┏━━

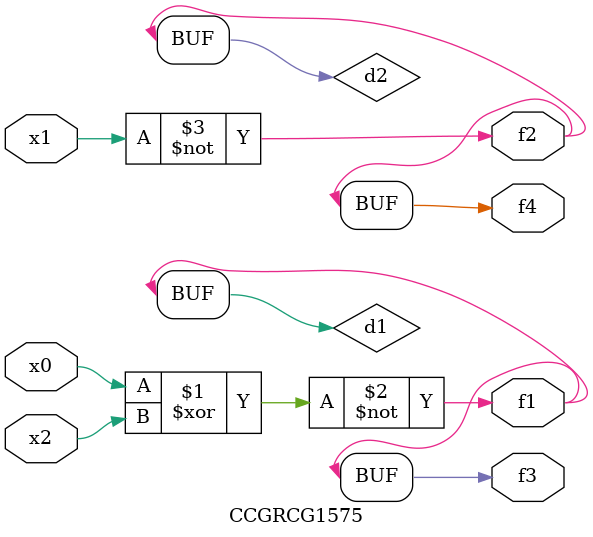
<source format=v>
module CCGRCG1575(
	input x0, x1, x2,
	output f1, f2, f3, f4
);

	wire d1, d2, d3;

	xnor (d1, x0, x2);
	nand (d2, x1);
	nor (d3, x1, x2);
	assign f1 = d1;
	assign f2 = d2;
	assign f3 = d1;
	assign f4 = d2;
endmodule

</source>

┗━━

Task requirements:
The answer should consist only of the lines from the one containing "nor (d3, x1, x2);" through the last line of the data, given again exactly.

Written solution:
	nor (d3, x1, x2);
	assign f1 = d1;
	assign f2 = d2;
	assign f3 = d1;
	assign f4 = d2;
endmodule

</source>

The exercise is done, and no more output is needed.